**WORK ITEM**
Look below for the lines from the one with "8: (479, 199, 4.45)" to the one with "33: (465, 339, 4.15)", and copy exactly those lines, both ends included.
┌─ LISTED ENTRIES
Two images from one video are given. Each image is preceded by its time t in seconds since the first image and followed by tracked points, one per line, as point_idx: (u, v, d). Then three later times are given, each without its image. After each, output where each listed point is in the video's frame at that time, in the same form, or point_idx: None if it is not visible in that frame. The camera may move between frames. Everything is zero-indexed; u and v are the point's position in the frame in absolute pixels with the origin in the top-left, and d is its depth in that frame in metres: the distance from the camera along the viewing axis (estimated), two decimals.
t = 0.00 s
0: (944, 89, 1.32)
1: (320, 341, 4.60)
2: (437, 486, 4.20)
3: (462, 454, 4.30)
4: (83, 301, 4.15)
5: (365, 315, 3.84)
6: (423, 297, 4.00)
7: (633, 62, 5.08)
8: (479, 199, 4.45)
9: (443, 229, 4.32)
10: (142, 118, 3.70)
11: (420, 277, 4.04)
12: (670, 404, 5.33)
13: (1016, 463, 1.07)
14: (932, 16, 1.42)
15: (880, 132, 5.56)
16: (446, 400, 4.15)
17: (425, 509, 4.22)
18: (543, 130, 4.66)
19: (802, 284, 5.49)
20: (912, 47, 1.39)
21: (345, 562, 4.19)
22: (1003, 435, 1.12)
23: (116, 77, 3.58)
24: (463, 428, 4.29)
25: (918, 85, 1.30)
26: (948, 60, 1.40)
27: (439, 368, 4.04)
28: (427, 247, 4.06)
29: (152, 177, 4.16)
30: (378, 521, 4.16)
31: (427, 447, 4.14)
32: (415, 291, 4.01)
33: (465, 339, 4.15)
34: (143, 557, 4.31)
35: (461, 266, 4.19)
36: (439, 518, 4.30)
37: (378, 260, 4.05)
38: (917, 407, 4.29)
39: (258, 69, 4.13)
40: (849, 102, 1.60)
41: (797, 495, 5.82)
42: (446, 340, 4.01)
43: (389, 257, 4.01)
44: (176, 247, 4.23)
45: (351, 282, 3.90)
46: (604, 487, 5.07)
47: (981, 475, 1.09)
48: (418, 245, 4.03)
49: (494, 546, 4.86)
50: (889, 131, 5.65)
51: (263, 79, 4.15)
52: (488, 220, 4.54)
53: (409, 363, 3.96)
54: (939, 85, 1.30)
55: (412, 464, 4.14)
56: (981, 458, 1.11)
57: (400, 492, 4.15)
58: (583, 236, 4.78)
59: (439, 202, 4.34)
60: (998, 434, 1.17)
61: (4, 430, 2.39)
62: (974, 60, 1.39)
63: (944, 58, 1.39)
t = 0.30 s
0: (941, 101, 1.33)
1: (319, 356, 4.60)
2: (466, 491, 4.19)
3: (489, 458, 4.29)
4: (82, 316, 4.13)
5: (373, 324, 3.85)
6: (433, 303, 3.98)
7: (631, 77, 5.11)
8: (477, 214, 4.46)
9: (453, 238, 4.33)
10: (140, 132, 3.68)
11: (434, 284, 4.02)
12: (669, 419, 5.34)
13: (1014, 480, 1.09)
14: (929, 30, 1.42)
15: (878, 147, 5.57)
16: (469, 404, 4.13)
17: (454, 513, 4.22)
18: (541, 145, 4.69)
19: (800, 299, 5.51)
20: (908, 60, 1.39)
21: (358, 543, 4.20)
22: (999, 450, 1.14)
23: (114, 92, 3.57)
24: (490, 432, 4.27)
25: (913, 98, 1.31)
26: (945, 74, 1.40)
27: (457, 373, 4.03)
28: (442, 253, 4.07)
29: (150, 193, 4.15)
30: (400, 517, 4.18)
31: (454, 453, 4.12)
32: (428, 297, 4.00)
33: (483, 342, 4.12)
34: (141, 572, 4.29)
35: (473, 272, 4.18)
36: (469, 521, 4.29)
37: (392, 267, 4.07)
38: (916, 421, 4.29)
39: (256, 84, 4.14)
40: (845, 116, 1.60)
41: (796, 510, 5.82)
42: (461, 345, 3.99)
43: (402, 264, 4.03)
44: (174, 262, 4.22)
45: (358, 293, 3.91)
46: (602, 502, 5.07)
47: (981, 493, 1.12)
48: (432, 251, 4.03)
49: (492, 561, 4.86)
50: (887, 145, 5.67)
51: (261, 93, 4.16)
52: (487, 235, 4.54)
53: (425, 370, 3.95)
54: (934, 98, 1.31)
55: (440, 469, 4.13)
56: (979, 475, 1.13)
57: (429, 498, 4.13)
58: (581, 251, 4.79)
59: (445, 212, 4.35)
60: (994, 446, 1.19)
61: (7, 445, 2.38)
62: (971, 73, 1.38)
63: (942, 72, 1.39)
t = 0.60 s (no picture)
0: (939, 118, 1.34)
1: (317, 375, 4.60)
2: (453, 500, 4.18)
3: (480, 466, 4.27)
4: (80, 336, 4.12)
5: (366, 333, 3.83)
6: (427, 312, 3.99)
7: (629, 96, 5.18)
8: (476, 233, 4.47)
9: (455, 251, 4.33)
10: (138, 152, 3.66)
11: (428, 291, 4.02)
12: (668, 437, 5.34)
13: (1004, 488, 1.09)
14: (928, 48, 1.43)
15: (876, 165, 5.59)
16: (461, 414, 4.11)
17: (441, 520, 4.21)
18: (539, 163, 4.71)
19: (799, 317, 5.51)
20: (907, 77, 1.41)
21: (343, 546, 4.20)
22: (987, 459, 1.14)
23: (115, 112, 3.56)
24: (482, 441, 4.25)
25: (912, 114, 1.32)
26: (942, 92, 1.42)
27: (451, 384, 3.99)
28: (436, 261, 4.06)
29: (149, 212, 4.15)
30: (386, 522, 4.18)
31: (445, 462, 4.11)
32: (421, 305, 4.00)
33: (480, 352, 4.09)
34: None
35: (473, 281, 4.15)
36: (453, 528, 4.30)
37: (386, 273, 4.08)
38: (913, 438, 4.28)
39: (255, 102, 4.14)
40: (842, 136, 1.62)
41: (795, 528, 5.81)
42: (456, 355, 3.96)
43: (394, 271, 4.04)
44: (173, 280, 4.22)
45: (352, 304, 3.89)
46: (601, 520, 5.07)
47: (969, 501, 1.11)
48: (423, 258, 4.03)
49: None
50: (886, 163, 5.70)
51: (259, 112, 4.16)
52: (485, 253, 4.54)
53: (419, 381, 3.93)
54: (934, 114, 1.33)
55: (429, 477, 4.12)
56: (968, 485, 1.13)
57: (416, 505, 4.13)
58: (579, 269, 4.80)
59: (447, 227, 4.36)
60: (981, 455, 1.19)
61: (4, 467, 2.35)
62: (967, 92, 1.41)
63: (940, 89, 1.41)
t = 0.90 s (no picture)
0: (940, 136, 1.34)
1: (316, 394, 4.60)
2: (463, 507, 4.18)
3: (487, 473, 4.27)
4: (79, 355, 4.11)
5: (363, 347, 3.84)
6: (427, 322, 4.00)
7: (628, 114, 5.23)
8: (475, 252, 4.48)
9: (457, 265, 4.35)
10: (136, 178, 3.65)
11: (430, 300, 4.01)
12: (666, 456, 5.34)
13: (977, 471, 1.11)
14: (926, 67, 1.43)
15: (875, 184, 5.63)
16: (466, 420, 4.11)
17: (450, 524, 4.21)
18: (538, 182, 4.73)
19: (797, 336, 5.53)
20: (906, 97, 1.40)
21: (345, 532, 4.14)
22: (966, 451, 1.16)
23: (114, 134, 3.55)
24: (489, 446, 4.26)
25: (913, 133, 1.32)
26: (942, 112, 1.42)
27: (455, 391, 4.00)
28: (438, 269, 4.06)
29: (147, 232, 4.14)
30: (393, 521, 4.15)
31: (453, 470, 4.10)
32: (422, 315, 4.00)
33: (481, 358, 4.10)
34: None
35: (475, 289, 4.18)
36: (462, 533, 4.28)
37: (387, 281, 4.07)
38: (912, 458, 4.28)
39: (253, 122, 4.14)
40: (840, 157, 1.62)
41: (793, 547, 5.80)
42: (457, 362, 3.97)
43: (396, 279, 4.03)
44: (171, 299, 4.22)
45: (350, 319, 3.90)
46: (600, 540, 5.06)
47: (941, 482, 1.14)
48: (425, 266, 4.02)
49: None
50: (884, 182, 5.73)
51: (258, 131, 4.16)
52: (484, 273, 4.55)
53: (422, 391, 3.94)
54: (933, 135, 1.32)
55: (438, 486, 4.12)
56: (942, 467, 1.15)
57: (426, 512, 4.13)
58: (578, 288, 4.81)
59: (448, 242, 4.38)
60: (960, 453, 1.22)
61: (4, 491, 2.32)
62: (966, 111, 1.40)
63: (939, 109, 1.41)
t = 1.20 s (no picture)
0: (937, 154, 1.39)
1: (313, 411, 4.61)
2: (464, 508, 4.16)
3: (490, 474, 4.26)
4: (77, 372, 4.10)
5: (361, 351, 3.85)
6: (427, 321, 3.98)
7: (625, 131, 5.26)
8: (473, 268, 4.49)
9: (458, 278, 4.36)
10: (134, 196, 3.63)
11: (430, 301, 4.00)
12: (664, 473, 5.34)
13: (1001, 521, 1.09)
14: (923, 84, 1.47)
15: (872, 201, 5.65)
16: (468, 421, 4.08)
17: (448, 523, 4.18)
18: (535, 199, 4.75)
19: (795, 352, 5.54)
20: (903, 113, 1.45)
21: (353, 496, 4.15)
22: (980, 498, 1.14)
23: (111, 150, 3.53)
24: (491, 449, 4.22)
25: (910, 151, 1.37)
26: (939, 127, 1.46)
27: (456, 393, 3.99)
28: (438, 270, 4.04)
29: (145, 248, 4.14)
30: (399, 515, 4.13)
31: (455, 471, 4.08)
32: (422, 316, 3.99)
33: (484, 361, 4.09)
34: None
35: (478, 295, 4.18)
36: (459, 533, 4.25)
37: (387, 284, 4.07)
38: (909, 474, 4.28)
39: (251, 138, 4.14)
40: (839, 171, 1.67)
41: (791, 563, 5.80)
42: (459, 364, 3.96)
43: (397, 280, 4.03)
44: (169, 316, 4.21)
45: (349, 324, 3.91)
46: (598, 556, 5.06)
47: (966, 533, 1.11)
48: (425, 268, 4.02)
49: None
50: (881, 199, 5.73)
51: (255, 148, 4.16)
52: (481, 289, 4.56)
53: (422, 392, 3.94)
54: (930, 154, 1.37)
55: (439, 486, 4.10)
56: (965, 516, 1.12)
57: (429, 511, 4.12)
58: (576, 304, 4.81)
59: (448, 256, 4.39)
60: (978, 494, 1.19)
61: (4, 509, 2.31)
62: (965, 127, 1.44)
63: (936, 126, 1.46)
└─
┌─ LISTED ENTRIES
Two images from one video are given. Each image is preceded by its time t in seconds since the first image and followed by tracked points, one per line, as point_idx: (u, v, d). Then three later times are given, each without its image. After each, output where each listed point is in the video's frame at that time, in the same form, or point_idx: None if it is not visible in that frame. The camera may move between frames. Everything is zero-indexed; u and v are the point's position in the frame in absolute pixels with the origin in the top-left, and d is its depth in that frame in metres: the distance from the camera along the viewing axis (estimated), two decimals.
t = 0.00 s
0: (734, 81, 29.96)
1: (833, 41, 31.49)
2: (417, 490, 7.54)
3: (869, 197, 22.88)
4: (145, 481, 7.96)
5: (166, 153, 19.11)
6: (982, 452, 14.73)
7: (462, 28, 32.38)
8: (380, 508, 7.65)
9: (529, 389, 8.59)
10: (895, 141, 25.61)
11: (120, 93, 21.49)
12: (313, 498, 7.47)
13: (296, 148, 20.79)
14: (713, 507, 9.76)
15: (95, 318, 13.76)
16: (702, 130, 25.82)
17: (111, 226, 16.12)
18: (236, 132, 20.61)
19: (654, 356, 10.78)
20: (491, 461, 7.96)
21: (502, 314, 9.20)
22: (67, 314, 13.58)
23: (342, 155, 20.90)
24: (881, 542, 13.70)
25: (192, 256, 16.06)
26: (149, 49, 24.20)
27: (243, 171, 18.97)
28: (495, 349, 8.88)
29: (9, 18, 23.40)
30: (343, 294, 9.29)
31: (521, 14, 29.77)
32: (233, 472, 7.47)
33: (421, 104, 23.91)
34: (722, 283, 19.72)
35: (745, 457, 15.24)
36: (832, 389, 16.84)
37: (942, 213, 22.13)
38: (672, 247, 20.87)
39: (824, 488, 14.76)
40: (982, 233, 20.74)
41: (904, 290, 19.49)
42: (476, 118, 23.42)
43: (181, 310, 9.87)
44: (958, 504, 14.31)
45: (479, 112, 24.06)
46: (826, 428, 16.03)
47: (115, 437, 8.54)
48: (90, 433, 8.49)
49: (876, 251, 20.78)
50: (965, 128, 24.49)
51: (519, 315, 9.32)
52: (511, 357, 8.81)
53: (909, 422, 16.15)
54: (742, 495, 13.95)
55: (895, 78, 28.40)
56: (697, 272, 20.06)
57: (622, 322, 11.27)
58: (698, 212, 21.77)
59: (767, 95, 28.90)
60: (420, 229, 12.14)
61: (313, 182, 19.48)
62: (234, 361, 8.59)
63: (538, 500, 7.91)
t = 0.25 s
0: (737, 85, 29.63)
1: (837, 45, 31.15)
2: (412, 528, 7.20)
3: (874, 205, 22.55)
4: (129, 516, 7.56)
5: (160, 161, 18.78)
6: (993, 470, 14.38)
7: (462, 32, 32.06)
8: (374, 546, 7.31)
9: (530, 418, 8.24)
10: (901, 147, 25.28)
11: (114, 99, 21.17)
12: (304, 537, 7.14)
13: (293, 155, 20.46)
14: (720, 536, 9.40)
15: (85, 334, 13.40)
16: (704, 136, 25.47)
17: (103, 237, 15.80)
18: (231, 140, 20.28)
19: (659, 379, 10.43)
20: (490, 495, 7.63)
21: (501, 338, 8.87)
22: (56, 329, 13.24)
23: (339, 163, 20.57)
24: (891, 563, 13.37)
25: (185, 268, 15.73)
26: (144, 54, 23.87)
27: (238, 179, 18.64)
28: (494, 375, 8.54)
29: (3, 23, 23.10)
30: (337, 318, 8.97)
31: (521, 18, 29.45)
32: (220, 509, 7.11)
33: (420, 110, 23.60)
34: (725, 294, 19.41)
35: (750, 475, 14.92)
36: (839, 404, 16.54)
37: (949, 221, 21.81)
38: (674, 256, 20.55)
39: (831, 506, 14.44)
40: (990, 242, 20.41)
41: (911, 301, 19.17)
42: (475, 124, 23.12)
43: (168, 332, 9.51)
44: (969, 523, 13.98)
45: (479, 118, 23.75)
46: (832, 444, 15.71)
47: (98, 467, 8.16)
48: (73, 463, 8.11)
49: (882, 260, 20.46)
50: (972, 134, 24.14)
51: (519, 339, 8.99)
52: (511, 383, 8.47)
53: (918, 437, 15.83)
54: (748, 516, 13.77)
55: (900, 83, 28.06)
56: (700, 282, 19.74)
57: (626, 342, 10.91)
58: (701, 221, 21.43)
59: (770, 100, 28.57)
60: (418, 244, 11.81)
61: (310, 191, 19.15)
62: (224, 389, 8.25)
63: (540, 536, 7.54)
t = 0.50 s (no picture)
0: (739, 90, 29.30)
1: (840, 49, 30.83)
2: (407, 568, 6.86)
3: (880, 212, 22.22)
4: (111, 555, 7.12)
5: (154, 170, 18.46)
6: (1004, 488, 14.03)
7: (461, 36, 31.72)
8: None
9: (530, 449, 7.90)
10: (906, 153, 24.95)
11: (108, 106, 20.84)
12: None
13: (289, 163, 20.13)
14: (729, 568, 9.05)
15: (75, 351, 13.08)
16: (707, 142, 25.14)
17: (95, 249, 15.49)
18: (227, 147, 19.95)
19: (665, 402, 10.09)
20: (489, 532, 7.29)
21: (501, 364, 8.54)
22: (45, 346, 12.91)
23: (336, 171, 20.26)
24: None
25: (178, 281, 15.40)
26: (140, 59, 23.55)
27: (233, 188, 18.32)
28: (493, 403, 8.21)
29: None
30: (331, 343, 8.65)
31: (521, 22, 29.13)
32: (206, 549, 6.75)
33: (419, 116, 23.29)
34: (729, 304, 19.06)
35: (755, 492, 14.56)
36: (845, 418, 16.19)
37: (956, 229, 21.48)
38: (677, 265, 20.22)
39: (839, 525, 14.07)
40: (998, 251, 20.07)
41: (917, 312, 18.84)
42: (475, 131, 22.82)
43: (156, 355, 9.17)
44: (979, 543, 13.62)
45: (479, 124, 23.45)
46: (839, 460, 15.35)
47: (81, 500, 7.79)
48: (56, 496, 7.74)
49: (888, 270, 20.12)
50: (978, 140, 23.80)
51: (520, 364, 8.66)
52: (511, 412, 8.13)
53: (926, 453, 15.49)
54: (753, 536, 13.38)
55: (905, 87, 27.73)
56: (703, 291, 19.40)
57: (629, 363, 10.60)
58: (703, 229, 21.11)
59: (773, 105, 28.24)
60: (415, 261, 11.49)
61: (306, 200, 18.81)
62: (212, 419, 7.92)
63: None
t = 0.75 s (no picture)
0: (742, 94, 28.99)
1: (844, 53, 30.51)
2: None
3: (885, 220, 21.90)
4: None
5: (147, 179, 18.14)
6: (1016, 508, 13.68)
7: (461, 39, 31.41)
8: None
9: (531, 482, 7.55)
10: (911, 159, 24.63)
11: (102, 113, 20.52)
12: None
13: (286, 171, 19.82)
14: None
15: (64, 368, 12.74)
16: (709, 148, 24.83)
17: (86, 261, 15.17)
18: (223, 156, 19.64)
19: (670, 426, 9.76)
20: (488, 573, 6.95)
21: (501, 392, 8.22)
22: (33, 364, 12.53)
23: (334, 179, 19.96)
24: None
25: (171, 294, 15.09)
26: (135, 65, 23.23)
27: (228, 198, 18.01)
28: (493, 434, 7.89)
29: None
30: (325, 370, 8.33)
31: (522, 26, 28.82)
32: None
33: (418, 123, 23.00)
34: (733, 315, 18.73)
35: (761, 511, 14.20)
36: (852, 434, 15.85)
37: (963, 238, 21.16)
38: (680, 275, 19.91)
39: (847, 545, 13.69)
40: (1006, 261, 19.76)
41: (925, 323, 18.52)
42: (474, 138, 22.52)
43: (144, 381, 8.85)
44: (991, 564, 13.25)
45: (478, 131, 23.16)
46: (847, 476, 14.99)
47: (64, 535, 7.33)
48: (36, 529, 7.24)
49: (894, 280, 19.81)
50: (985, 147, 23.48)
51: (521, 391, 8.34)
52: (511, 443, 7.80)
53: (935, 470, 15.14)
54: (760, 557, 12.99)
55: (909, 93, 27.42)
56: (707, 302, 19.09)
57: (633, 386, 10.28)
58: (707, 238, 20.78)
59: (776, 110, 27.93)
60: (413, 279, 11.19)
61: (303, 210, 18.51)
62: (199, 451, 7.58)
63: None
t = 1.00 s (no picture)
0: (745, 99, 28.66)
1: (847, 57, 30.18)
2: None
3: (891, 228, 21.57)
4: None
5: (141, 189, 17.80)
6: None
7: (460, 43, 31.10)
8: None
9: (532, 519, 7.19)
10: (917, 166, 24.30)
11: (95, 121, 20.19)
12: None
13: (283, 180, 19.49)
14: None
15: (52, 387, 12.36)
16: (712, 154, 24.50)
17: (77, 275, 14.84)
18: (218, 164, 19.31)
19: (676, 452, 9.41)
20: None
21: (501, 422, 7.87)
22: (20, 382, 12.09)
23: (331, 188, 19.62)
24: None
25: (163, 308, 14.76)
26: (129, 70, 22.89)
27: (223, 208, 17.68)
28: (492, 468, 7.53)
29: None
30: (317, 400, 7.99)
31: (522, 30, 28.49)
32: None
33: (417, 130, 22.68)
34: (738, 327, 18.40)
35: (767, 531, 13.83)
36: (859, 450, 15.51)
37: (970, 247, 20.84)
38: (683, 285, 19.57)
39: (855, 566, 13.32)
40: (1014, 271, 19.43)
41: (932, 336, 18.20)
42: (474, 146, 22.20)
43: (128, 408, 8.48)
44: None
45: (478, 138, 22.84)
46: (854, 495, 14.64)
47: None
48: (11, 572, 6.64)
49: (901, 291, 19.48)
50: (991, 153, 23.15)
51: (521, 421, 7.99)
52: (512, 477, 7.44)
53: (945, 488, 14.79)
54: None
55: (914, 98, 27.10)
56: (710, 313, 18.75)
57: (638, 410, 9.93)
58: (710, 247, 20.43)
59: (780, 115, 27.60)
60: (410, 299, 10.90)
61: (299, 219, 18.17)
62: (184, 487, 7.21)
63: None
└─
**RESPONSE TO THIS TASK**
8: (479, 199, 4.45)
9: (443, 229, 4.32)
10: (142, 118, 3.70)
11: (420, 277, 4.04)
12: (670, 404, 5.33)
13: (1016, 463, 1.07)
14: (932, 16, 1.42)
15: (880, 132, 5.56)
16: (446, 400, 4.15)
17: (425, 509, 4.22)
18: (543, 130, 4.66)
19: (802, 284, 5.49)
20: (912, 47, 1.39)
21: (345, 562, 4.19)
22: (1003, 435, 1.12)
23: (116, 77, 3.58)
24: (463, 428, 4.29)
25: (918, 85, 1.30)
26: (948, 60, 1.40)
27: (439, 368, 4.04)
28: (427, 247, 4.06)
29: (152, 177, 4.16)
30: (378, 521, 4.16)
31: (427, 447, 4.14)
32: (415, 291, 4.01)
33: (465, 339, 4.15)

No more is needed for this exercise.